I understand that timestamps are inherently timezone-less, and if you want/need
to deal with timezone conversions that is the reason the from_utc_timestamp()
and to_utc_timestamp() functions were created.
In this case, the result of the query is going to change/depend on the local
timezone of the cluster you are running the query against.
In my opinion the result of a query should NOT depend on the time configuration
of your server/cluster.
If you WANT/NEED to alter the conversion of the timestamp to account for a
specific timezone, shouldn't you use from_utc_timestamp()?

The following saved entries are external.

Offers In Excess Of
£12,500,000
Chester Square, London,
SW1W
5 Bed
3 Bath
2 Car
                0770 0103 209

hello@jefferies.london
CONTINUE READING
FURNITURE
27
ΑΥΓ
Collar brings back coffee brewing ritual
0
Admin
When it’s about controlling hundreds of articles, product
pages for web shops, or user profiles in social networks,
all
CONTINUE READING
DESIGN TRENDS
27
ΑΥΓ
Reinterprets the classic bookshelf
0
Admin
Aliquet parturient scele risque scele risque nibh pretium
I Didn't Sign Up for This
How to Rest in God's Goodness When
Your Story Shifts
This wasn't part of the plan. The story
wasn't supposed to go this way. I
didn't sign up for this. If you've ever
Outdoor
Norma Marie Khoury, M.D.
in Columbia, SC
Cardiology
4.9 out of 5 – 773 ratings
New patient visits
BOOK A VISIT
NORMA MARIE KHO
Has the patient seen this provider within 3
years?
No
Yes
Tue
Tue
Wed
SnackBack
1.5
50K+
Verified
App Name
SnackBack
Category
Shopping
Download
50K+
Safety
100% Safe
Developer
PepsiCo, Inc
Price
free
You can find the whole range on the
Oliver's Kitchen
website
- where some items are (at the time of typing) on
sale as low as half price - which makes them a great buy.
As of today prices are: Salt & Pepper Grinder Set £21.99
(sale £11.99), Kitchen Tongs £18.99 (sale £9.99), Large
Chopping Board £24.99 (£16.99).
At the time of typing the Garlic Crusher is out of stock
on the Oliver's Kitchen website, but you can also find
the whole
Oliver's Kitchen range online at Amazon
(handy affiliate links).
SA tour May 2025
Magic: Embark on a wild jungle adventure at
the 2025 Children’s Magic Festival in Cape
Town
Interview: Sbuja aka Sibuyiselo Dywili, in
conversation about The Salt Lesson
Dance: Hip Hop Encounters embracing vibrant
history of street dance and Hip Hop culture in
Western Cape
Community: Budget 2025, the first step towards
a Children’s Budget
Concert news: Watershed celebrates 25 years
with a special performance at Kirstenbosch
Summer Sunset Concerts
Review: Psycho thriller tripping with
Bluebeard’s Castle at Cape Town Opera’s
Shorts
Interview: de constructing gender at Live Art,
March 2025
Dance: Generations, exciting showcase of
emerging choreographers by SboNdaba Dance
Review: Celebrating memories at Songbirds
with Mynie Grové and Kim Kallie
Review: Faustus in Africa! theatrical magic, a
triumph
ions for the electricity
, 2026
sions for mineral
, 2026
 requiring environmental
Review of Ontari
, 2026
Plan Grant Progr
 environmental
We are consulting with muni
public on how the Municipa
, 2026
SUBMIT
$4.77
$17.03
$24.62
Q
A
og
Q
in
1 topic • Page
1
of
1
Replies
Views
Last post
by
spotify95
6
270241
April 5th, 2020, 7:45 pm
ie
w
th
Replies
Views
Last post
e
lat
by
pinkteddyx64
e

As it is, because of the implicit cast() conversion that is occurring when
to_utc_timestamp() is called, the results of: to_utc_timestamp(1355944339.0,
'GMT')
STILL varies based on the timezone of the JVM/cluster where the function is
called...that makes NO sense.
IMO, the cast() function should assume that the epoch integer/double passed to
it is timezone-less and NOT apply any skew/adjustment based on the whatever the
local timezone of the JVM might be.
> Casting from double to timestamp type seems inconsistent
> --------------------------------------------------------
>
> Key: HIVE-3822
> URL: https://issues.apache.org/jira/browse/HIVE-3822
> Project: Hive
> Issue Type: Bug
> Affects Versions: 0.9.0
> Reporter: Mark Grover
> Assignee: Mark Grover
>
> {code}
> select cast(1355944339 as timestamp) from decimal_3 limit 1;
> 1970-01-16 08:39:04.339
> select cast(1355944339000 as timestamp) from decimal_3 limit 1;
> 2012-12-19 11:12:19
> select cast(1355944339.123456789 as timestamp) from decimal_3 limit 1;
> 2012-12-19 11:12:19.1234567
> {code}
> If specifying the unixTimestamp without a decimal point, we need to specify
> the millisecond timestamp. If specifying with a decimal point, we need to
> specify only the second timestamp and the rest goes after decimal. Moreover,
> it seems like some precision is lost (notice '89' are lost in the last query.